RoE measures a bank's profitability by determining how much profit it generates with the money shareholders have invested.

"This approach has clearly not proven adequate in an environment of much higher volatility - such as during the global financial crisis," the central bank said in an appendix to its report.

In the future, "the consistency of risk appetite with the business structure and strategy of a bank appears to be one of the most important elements in the assessment of a bank's capacity to perform," the report argued.

"It's correct to say that we would need a measure of risk," Barclays Capital economist Thorsten Polleit told AFP.

But he added that "at the end of the day, the investor who puts up his equity capital wants to be remunerated, so it's fair to say that in general, return on equity is the key measure investors are interested in."

The ECB's proposal to establish a new benchmark was part of a thorough review of the banking sector in the wake of a global financial crisis.

"The EU banking landscape will be transformed over the medium term" owing to turmoil that pushed the world's financial system to the brink of collapse, another part of the report forecast.

Tougher rules on bank reserves and asset standards have been proposed to the G20 group of developed and developing nations to strengthen banks' foundations and ensure the flow of credit on which modern economies depend.

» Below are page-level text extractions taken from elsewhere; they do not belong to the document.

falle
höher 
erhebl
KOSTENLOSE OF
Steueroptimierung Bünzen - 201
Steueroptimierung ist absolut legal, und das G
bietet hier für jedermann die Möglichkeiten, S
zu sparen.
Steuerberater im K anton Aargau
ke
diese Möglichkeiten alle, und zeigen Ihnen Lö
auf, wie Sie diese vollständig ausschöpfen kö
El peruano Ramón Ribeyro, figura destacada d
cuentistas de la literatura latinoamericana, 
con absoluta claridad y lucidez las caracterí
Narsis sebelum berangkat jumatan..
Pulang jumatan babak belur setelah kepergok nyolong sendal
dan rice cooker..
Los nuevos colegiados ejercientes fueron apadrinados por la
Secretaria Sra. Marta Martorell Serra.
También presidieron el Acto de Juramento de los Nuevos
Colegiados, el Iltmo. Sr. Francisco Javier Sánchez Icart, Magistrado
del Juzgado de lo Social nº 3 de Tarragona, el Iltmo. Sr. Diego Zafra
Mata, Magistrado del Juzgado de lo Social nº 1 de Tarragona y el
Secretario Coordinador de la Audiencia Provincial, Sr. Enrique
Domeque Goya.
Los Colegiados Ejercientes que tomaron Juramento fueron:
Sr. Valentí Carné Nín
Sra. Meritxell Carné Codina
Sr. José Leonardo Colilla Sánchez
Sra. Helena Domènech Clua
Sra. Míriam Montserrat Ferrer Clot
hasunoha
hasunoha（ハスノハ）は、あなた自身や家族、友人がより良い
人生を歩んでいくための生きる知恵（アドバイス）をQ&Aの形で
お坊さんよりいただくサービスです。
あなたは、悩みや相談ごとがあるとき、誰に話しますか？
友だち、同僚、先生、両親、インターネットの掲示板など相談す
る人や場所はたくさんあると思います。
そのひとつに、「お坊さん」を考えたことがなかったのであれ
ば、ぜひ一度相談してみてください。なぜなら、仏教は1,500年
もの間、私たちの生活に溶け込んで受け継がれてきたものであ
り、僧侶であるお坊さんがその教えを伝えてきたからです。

The European parliament has also passed measures to create pan-European supervisors overseeing banks, insurers and markets in a bid to to prevent a new crisis.

In its report, the ECB said RoE "may be less of a performance benchmark than a communication tool in the relationship between banks and markets" and warned it could be misleading or manipulated.

"RoE is a short-term indicator and must be interpreted as a snapshot of the current health of institutions," the bank said.

"It does not take into account either institution's long-term strategy or the long-term damages caused by the crisis."

Polleit agreed that "it might be that on a risk/reward basis," a bank that offered a lower return could in fact be a better investment.

In its overview of the sector, the ECB said: "The overall shock-absorbing capacity of the EU banking sector has improved over the past 12 months," owing "in particular, to a strengthening of capital buffers to well above their pre-crisis levels."

In May, the EU's banking sector weathered a shock sparked by soaring levels of public and private debt that some forecast could devastate the 16-nation eurozone.

The ECB concluded however that "the possibility both of a setback in the recent recovery of bank profitability and of an adverse effect on the supply of credit to the economy remain important risks."